DATASET CONTENT:
▼▼▼
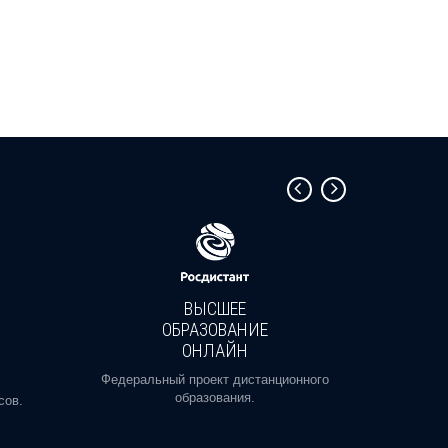
ВЫСШЕЕ
ОБРАЗОВАНИЕ
ОНЛАЙН
Пройди
профе
Федеральный проект дистанционного
образования.
сов.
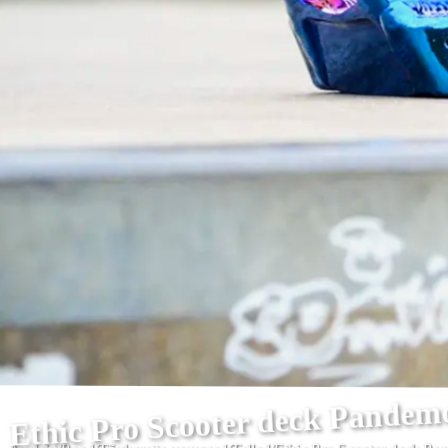
Ethic Pro Scooter deck Pand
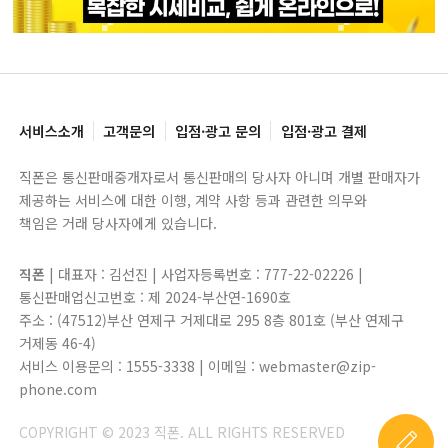
서비스소개
고객문의
입점·광고 문의
입점·광고 결제
직폰은 통신판매중개자로서 통신판매의 당사자 아니며 개별 판매자가
제공하는 서비스에 대한 이행, 계약 사항 등과 관련한 의무와
책임은 거래 당사자에게 있습니다.
직폰
| 대표자 : 김선진 | 사업자등록번호 : 777-22-02226 |
통신판매업신고번호 : 제 2024-부산연-1690호
주소 : (47512)부산 연제구 거제대로 295 8층 801호 (부산 연제구
거제동 46-4)
서비스 이용문의 : 1555-3338 | 이메일 : webmaster@zip-
phone.com
COPYRIGHT © 2023 직폰. ALL RIGHTS RESERVED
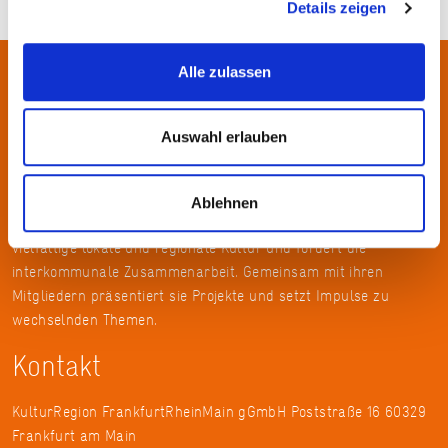
Details zeigen
Alle zulassen
Über uns
Auswahl erlauben
In der Metropolregion FrankfurtRheinMain haben sich rund 50
Landkreise, Städte, Gemeinden und der Regionalverband zur
KulturRegion zusammen-geschlossen. Über die Ländergrenzen
Ablehnen
hinweg vernetzt die gemeinnützige Gesellschaft seit 2005 die
vielfältige lokale und regionale Kultur und fördert die
interkommunale Zusammenarbeit. Gemeinsam mit ihren
Mitgliedern präsentiert sie Projekte und setzt Impulse zu
wechselnden Themen.
Kontakt
KulturRegion FrankfurtRheinMain gGmbH Poststraße 16 60329
Frankfurt am Main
▲▲▲
WHAT THE EXERCISE ASKS: Your task is to reproduce exactly the lines from the start of the data above through the line containing "hinweg vernetzt die", leaving every picture out.

ANSWER TO THIS EXERCISE:
ВЫСШЕЕ
ОБРАЗОВАНИЕ
ОНЛАЙН
Пройди
профе
Федеральный проект дистанционного
образования.
сов.
Ethic Pro Scooter deck Pand
서비스소개
고객문의
입점·광고 문의
입점·광고 결제
직폰은 통신판매중개자로서 통신판매의 당사자 아니며 개별 판매자가
제공하는 서비스에 대한 이행, 계약 사항 등과 관련한 의무와
책임은 거래 당사자에게 있습니다.
직폰
| 대표자 : 김선진 | 사업자등록번호 : 777-22-02226 |
통신판매업신고번호 : 제 2024-부산연-1690호
주소 : (47512)부산 연제구 거제대로 295 8층 801호 (부산 연제구
거제동 46-4)
서비스 이용문의 : 1555-3338 | 이메일 : webmaster@zip-
phone.com
COPYRIGHT © 2023 직폰. ALL RIGHTS RESERVED
Details zeigen
Alle zulassen
Über uns
Auswahl erlauben
In der Metropolregion FrankfurtRheinMain haben sich rund 50
Landkreise, Städte, Gemeinden und der Regionalverband zur
KulturRegion zusammen-geschlossen. Über die Ländergrenzen
Ablehnen
hinweg vernetzt die gemeinnützige Gesellschaft seit 2005 die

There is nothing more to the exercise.